Le matériel ultra perfectionné qu’ils possédaient n’avait rien indiqué de suspect.

Même les capteurs de mouvements étaient restés muets.

Bien sûr, l'agent du CENKT avait ordonné à ses autres collègues de quadriller à nouveau l’étage, et tout le reste de la bibliothèque, à la recherche de ce mystérieux assassin.

Ils avaient tous eu pour consigne essentielle de redoubler de prudence.

Un type avait réussi à descendre une Sentinelle qui, pourtant gravement blessée, avait réussi à éliminer un Sambre.

Sous leur nez.

Il ne devait pas être un amateur.

Jameson entra dans la petite pièce et vit le corps sans vie d’Eric Curtis.

— Qu’est-ce que c’est que ce bordel ?

— Personne n’a merdé monsieur…

— Je le sais bien. Si un de nos hommes avait tiré j’en aurais été le premier informé.

— Il était déjà mort lorsque nous sommes arrivés sur place. Il a reçu trois balles, dont une à bout portant. Le tueur a d’abord tiré de la pièce voisine, à travers le mur. Il a eu Curtis du premier coup, au niveau de la colonne vertébrale. Un tir net et précis qui l’a paralysé. Ensuite, ce type est venu l’achever.

Il avait tout débité d’une traite.

Reprenant son souffle, il reprit plus posément :

— Ce que je ne comprends pas, c’est qu’étant donné la position du corps de Curtis, il n’aurait pas dû sortir de cette pièce. C’est la troisième fois que cela nous arrive. Les Russes et les Chinois ont eu le même problème…

Il se tut, préférant laisser à son supérieur hiérarchique le temps d’assimiler l’information.

Il l’avait sûrement devinée dès qu’il était entré.

Le deviner était une chose. L’entendre dire clairement en était une autre.

— J’ai mis tous nos hommes à la recherche de son meurtrier, reprit l’agent. Toutes les issues sont bloquées. Il ne peut pas s’échapper. Il est forcément quelque part dans le bâtiment.

Cassius Jameson ne répondit rien.

Il était dubitatif.

Quelqu’un avait senti le danger et avait voulu faire le ménage. Il avait donc mandaté un tueur pour éliminer la Sentinelle.

Ce tueur avait été suffisamment efficace pour y parvenir, et très malin pour ne pas rester sur les lieux après la bataille.

Il devait sans doute bénéficier de qualités particulières qui lui avaient permis de rester hors de la ligne de mire du CENKT.

— Vous pensez toujours que l’ATIDC est dans le coup, monsieur ?

Jameson s’autorisa à répondre.

— M’étonnerait. Ils ne tuent pas les leurs. Ou alors leurs pratiques auraient bien changées ces derniers temps.

— S’ils sont des leurs… Je veux dire, si nous partons du principe que les Sentinelles sont aux ordres de l’ATIDC, sans doute. Mais si ce n’est pas le cas ?

— Nous serions vraiment les derniers des idiots, lâcha un autre agent, derrière eux.

Pour la première fois, ils virent leur chef totalement dérouté.

L’impassibilité habituellement inscrite sur son visage avait fait place au doute et aux interrogations.

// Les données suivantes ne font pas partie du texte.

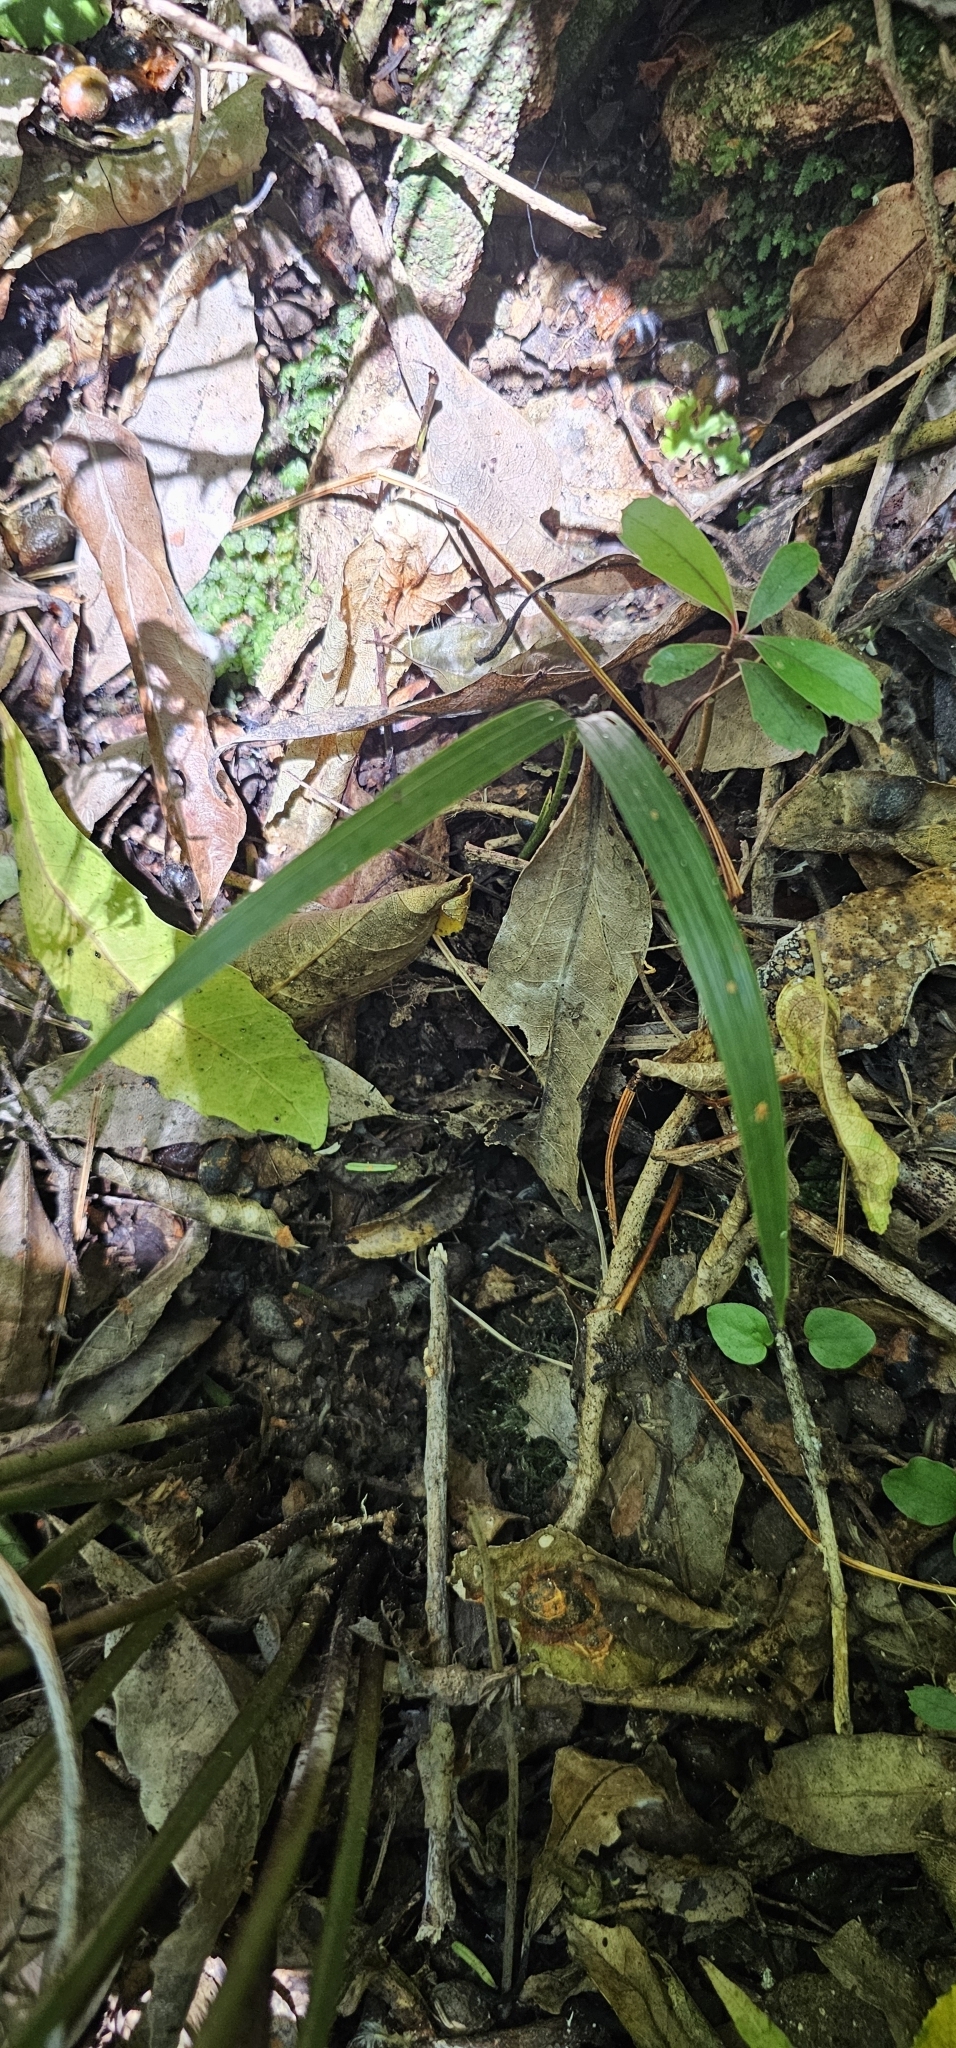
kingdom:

— C’est possible, finit-il par dire plus pour lui-même que pour ses hommes. Il y a tellement de possibilités envisageables. En attendant, vérifiez-moi toutes les empreintes que vous trouverez.

Ce tueur savait que Curtis allait venir se réfugier ici, et il l’attendait. Avec un peu de chance…

En son for intérieur, Cassius se doutait que cet assassin n’avait laissé aucune empreinte derrière lui. Mais il ne pouvait pas ne pas essayer.